In the same vein, Isinsu Katircioglu, Bugra Tekin, Mathieu Salzmann, Vincent Lepetit and Pascal Fua seek to combine explicit modeling with deep learning in “Learning Latent Representations of 3D Human Pose with Deep Neural Networks.” Here, a method for estimating 3D human pose from 2D data is presented. The novelty lies in learning a latent pose representation that captures joint dependencies. To extend the method to video, they use a recurrent architecture to ensure temporal consistency.

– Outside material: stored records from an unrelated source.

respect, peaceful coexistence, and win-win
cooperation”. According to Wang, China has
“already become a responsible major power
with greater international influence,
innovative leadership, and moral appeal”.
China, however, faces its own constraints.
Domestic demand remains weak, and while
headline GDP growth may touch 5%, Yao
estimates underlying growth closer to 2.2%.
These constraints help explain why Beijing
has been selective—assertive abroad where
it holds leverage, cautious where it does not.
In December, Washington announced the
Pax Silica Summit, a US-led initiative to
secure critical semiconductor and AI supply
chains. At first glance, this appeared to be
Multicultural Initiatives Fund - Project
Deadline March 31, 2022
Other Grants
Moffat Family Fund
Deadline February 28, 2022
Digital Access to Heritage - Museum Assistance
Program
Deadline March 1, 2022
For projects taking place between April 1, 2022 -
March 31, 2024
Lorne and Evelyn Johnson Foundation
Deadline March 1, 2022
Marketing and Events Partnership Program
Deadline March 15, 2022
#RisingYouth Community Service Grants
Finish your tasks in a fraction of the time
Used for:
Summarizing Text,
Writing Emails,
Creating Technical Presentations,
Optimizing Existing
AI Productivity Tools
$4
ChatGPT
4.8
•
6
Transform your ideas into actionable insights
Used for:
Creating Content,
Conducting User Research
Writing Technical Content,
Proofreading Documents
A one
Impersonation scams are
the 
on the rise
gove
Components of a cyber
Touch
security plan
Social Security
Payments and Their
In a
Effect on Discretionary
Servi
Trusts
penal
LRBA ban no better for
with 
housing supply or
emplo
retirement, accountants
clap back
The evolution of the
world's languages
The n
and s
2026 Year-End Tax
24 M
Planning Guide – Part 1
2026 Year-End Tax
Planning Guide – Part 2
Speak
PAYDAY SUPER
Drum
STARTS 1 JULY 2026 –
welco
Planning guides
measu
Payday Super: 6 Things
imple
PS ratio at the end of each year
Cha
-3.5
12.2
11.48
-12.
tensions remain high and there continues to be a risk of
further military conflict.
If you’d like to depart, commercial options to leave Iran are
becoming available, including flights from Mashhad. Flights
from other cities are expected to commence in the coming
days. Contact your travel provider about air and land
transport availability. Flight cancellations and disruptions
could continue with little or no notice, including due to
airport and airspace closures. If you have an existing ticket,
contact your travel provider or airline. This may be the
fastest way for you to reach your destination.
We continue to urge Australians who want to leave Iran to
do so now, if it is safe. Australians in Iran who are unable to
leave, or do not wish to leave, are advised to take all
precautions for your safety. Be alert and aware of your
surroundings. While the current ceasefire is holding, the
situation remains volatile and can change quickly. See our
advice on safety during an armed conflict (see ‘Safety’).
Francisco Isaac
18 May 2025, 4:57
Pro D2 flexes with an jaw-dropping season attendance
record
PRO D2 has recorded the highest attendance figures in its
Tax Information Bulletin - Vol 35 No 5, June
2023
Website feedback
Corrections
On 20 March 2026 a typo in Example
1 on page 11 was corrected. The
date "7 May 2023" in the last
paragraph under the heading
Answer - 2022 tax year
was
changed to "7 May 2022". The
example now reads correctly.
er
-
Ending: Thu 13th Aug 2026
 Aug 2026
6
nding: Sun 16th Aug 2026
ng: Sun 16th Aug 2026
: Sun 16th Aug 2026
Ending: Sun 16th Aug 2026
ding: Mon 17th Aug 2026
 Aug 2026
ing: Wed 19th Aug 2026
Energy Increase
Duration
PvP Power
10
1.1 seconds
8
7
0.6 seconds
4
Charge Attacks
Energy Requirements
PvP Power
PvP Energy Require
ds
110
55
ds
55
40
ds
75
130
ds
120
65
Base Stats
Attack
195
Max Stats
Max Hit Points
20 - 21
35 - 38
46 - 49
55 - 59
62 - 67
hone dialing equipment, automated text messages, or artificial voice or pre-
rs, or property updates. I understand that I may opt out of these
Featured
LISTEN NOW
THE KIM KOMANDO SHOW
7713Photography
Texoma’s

The paper “Combining Shape from Shading and Stereo: A Joint Variational Method for Estimating Depth, Illumination and Albedo” by Daniel Maurer, Yong Chul Ju, Michael Breuß and Andrés Bruhn offer a new approach to depth estimation by fusing stereo and shading information. Conventional work in this area usually commences from an estimate of depth obtained from stereo pairs, and then refines this using shading information. In this work on the other hand, the process of surface height recovery is posed a joint variational problem, which allows for the recovery of depth, illumination and albedo maps.

Biologically inspired edge detection is a classical problem in computer vision that has attracted interest since the seminal work of Marr and Hildreth. Arash Akbarinia and Alejandro Parraga return to the problem in “Feedback and Surround Modulated Boundary Detection”. They develop models based on surround modulation in both V1 and V2, and allow feedback between the two layers. In V1 contrast-dependent responses are obtained, which are pooled according to orientation in V2. Feedback from V2 to V1 is shape sensitive. The method fits with recent findings in visual neuroscience, and offers good performance.

Event cameras sense the change in intensity at a pixel, rather than the intensity itself, and offer exciting new possibilities for high speed imaging. They are capable of capturing information about sparse events at mega-Hertz rates. They thus present new challenges to computer vision. Gottfried Munda, Christian Reinbacher and Thomas Pock address the problem of how to reconstruct the intensity values in the paper “Real-Time Intensity-Image Reconstruction for Event Cameras Using Manifold Regularisation”. Their approach exploits the concept of an event manifold to regularize the recovery of intensity images via an energy minimization approach. The method offers impressive image recovery.

A second by paper on event cameras describes how they can be used for real-time multiview stereo. In “EMVS: Event-based Multi-View Stereo—3D Reconstruction with an Event Camera in Real-Time”, Henri Rebecq, Guillermo Gallego, Elias Mueggler and Davide Scaramuzza show how a single event camera can be used for depth estimation without reconstructing the intensity image. To generate events associated with changes in depth, the camera is scanned across the scene. This generates an event stream that can be processed to reveal depth, without the need to solve the correspondence problem.

Finally, Katsushi Ikeuchi, Zengqiang Yan, Zhaoyuan Ma, Yoshihiro Sato, Minako Nakamura and Shunsuke Kudoh present “Describing upper-body motions based on labanotation for learning-from-observation robots,” extending the work presented in Ikeuchi’s keynote presentation. This fascinating line of work traces its roots right back to the ground-breaking robot reasoning and action research of the late 1960s. Here, the specific goal is for a robot to learn motion sequences by observing a human performance. In the keynote talk, this was motivated by the specific application of preserving intangible cultural heritage such as traditional dance. The novel contribution is to use an intermediate representation, labanotation, which can be used to map human motion onto a physically-realisable equivalent in the robot.

We thank the reviewers who took time to read several versions of the submitted manuscripts, and the editorial staff at Springer, who showed great patience as we progressed the sometimes laboriously slow process of acquiring reviews.